[Task description] Repeat back every line of the entries below verbatim, keeping the original line breaks and order.

[Records for the exercise]
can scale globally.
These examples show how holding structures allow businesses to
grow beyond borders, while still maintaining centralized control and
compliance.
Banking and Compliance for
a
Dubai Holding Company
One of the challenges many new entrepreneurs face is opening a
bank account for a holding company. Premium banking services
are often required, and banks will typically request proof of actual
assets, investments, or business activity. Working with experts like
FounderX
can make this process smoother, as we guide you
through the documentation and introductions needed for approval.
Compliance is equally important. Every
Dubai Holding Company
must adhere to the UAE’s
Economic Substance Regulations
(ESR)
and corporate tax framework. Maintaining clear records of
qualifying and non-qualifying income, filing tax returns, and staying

[The answer]
can scale globally.
These examples show how holding structures allow businesses to
grow beyond borders, while still maintaining centralized control and
compliance.
Banking and Compliance for
a
Dubai Holding Company
One of the challenges many new entrepreneurs face is opening a
bank account for a holding company. Premium banking services
are often required, and banks will typically request proof of actual
assets, investments, or business activity. Working with experts like
FounderX
can make this process smoother, as we guide you
through the documentation and introductions needed for approval.
Compliance is equally important. Every
Dubai Holding Company
must adhere to the UAE’s
Economic Substance Regulations
(ESR)
and corporate tax framework. Maintaining clear records of
qualifying and non-qualifying income, filing tax returns, and staying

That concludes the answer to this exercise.